Photo by Kamalakannan PM.

The English language’s composite heritage has allowed each word to register shifting allusions, according to time, place, and the people’s own vernacular. Cash. Money. Currency. All of these words have different origins in ancient languages, as well as mutating referents in the pragmatics of life. Cash: from the Latin for a box (capsa, Latin; caisse, French). Money: from the goddess Juno Moneta, whose shrine overlooked the treasury where coins were made in ancient Rome. Currency: flow, the movement of value through social space. So: physicality, power, and connection. The words for money doubtless invoke their own referents in other languages, as in the Indian cases gathered in this collection of essays about the responses of Indian citizens to Prime Minister Narendra Modi’s demonetization. These cases unfold against the backdrop of a historic innovation: digital currency.

Worldwide, there is a growing necessity for invention on the part of users of money, particularly with respect to embedding money’s four classic functions—exchange, payment, accounting, and store of value—in the temporalities of life-as-lived (from daily life to the life cycle). Exchange is immediate: hand to hand. Payment presumes a collectively accepted standardization of timeframes, such as hours, days, weeks, seasons, the annual cycle, and ritual markers (sabbaticals, anniversaries, and so on). Account involves agreements where the parties fix the dates. Store of value is long-term in its temporal referent. Taken together, the essays in this Hot Spots series offer inspirational guidance for the study of people’s monetary practices during money-time turbulence. A complex transition with respect to all the official attributes of money provokes a topic of great anthropological importance: people’s own commentaries and practices, in their own terms and for their own purposes.

To extend these accounts still further, the people’s own “memory bank” (Hart 2000) would be another source to consult about present events, particularly the concepts and temporalities they have generated. There have been two earlier episodes of demonetization in India, in 1946 and 1978, which might remain in popular memory and culture, and we might explore how these past experiences infuse the many practices that people tried to enact under the new circumstances of 2016. According to the historical record, in each case of demonetization there was government concern about illegal uses of certain banknotes and the evasion of tax payments. So there may be an older generation whose members remember this whole process: from the first announcements and justifications to the policies, through the struggle with how to manage (especially money’s store-of-value function) and onward to longer-term adjustment. The editors of the series, Namita Dharia and Nishita Trisal, crucially challenge us to understand the cycles of economic precarity through which people have developed “affective temporalities—the sudden and mystical combined with longer durations of apathy and neglect.”

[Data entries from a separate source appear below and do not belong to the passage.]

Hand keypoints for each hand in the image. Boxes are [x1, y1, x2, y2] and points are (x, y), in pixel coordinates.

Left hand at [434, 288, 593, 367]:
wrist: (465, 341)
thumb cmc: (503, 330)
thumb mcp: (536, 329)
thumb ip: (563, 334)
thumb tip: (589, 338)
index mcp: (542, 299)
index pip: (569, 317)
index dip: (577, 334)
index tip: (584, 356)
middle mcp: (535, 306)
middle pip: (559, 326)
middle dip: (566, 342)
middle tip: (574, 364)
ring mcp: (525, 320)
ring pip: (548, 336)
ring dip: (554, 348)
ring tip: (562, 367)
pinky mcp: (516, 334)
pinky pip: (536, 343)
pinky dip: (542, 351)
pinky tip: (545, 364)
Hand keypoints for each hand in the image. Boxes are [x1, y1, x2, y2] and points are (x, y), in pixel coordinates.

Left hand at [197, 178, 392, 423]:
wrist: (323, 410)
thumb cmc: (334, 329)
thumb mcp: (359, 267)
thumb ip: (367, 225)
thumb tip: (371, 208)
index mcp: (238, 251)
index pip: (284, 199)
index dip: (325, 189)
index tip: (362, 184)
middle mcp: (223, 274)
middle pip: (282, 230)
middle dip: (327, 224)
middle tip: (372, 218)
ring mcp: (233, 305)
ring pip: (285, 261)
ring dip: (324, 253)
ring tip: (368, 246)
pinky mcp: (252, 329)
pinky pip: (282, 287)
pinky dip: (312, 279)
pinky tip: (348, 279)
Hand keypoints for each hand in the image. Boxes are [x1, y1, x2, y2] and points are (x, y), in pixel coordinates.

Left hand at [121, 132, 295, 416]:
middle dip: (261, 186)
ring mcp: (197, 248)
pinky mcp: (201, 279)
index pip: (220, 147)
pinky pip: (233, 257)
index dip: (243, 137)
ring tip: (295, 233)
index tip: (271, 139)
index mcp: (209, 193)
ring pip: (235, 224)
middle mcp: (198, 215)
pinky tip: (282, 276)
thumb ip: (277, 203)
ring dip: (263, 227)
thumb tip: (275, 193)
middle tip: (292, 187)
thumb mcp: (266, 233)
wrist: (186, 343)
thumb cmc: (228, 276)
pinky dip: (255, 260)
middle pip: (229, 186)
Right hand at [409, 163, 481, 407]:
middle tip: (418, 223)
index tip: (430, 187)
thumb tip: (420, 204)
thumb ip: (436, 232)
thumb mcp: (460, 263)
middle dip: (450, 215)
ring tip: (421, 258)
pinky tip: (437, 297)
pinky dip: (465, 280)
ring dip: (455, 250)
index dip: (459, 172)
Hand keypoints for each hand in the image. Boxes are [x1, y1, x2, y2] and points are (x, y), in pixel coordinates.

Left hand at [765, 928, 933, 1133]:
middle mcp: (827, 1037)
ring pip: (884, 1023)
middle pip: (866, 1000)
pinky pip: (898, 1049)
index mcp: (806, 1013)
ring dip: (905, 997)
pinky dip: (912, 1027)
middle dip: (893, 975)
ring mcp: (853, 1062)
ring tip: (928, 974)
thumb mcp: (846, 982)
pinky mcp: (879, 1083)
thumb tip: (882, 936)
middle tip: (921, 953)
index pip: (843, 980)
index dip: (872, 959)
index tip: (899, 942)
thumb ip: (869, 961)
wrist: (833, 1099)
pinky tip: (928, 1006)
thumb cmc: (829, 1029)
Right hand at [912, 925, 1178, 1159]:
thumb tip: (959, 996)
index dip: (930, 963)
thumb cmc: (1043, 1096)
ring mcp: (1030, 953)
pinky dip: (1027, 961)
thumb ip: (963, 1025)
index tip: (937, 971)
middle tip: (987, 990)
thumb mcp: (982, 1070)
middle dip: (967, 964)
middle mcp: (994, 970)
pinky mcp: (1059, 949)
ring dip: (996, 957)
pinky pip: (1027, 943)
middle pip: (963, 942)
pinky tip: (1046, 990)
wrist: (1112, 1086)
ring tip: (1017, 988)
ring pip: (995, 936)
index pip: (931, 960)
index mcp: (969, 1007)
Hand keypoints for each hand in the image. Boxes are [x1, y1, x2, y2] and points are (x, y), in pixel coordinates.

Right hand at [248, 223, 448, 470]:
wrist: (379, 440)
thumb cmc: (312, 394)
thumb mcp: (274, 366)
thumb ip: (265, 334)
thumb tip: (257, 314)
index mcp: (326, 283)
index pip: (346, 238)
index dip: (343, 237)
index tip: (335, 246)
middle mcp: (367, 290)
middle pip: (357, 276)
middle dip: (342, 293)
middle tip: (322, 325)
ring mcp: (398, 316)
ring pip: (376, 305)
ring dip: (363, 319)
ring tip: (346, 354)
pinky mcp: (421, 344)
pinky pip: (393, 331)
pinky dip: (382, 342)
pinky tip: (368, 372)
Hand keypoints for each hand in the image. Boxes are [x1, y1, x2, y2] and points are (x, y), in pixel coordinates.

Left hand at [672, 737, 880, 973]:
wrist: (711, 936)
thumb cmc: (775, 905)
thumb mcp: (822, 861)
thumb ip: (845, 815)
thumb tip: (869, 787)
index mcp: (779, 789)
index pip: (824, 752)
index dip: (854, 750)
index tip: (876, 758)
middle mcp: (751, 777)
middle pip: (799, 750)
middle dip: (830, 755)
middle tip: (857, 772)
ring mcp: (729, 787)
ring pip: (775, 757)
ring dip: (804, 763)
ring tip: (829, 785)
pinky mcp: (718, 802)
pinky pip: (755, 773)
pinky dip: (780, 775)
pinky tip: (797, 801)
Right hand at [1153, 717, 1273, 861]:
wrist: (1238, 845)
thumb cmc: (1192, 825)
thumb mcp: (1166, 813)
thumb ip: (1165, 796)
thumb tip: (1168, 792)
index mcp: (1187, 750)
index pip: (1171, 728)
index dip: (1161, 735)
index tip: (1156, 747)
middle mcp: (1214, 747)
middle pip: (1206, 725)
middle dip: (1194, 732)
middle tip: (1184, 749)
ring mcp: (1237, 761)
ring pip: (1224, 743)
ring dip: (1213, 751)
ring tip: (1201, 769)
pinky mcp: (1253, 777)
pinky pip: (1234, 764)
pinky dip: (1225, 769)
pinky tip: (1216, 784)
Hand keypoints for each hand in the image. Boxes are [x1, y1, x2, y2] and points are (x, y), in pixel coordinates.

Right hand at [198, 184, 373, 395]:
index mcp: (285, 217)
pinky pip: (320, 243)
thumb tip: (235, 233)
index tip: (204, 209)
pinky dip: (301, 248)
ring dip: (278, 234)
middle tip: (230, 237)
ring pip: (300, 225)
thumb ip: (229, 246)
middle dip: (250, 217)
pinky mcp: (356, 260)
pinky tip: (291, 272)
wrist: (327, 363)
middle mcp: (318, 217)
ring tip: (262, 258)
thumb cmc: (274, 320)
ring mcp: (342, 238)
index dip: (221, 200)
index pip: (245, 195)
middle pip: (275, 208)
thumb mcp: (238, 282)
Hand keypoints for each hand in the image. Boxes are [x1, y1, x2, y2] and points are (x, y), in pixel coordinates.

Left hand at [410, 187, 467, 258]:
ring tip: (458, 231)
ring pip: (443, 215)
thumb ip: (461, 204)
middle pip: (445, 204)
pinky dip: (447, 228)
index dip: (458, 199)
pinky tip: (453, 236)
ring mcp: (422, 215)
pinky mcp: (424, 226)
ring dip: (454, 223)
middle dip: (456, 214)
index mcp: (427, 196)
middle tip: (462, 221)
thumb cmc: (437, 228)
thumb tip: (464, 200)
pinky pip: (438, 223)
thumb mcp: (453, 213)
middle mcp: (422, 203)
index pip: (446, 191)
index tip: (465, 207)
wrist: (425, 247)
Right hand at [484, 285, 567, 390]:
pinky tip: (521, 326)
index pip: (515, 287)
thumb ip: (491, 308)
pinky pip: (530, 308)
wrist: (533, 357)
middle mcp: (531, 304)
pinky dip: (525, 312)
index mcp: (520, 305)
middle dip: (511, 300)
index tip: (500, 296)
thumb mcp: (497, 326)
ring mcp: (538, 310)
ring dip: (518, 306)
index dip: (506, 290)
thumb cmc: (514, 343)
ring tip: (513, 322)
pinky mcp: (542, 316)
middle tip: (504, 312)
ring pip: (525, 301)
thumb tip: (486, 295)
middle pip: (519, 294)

The important contribution of this series may be to gather sharply defined topics together, with time as an implicit common theme. Dharia and Trisal’s introduction explains the reasons for the demonetization of the higher denominations, which were seen as being used increasingly for illegal or suspicious purposes. The temporal referent of the long-term payoff in these decisions would be a theme to follow. A. R. Vasavi’s contribution, in particular, brings these political calculations to the fore. As she highlights, demonetization was not intended for the poorer populations, except possibly such that demonetization meant “holding the rich and corrupt accountable” and claiming that the difficulties of the poor were “temporary sacrifices.” In fact, by her account, the pain for the poor was recurrent, due to unpredictable employment, precarious wage-earning, and inadequate money to pay for health care, ritual celebration, and other temporally fixed or emergent processes in life. Sohini Kar and Aniket Aga’s examples of farmers’ suicides point to another temporal intersection: that of seasonal income and the life course. And, with respect to living day-to-day life, Mekhala Krishnamurthy gives examples of traders creating their margins when undertaking the classic function of money as a means of exchange in the immediacy of face-to-face deals. Finally, Trisal’s essay takes on the honoring of formal commitments in the banking sector in a major trade center in Kashmir, where money (as cash) appears to be the main medium for all four classic functions. With demonetization, every function became suddenly questionable, as “bankers tried to determine what exactly would constitute legal tender the next day.” As these essays suggest, demonetization drew out a dense interweaving of functionaries, transactions, and participants in temporalities of varying duration.

A challenge for us in money studies to take away from this series is that of undertaking detailed ethnographies of the definitions and management of the temporal commitments of life, by all parties, in the present money economy. There is also, clearly, an invitation to connect current experiences in the world to recent classics such as Keith Hart’s (2000) work on money as memory, David Graeber (2011) on debt, and Bill Maurer (2005) on alternative currencies, plus, doubtless, other classics by scholars based in India. The horizon has been opened, and it beckons us to greater empirical focus on the people’s money experiences, concepts, and imaginations in our turbulent times.

Note

1. Several of the essays mention the revival of gold in the spaces cleared out by demonetization. This suggests the recycling of, and people’s confidence in, the oldest material embodiment of the store-of-value function.

References

Graeber, David. 2011. Debt: The First Five Thousand Years. Brooklyn, N.Y.: Melville House.

Hart, Keith. 2000. The Memory Bank. Money in an Unequal World. London: Profile Books.

Maurer, Bill. 2005. Mutual Life, Limited: Islamic Banking, Alternative Currencies, Lateral Reason. Princeton, N.J.: Princeton University Press.